*Instructions to follow:* Turn every line of the records below into a numbered list, leaving out any blank lines.

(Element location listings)
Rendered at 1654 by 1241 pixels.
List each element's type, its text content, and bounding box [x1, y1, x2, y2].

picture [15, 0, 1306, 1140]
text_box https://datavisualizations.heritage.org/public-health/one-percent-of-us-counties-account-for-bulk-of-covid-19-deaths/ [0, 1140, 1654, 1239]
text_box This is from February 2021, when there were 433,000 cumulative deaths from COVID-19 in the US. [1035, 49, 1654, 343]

*Task solution:*
1. Rendered at 1654 by 1241 pixels.
2. List each element's type, its text content, and bounding box [x1, y1, x2, y2].
3. picture [15, 0, 1306, 1140]
4. text_box https://datavisualizations.heritage.org/public-health/one-percent-of-us-counties-account-for-bulk-of-covid-19-deaths/ [0, 1140, 1654, 1239]
5. text_box This is from February 2021, when there were 433,000 cumulative deaths from COVID-19 in the US. [1035, 49, 1654, 343]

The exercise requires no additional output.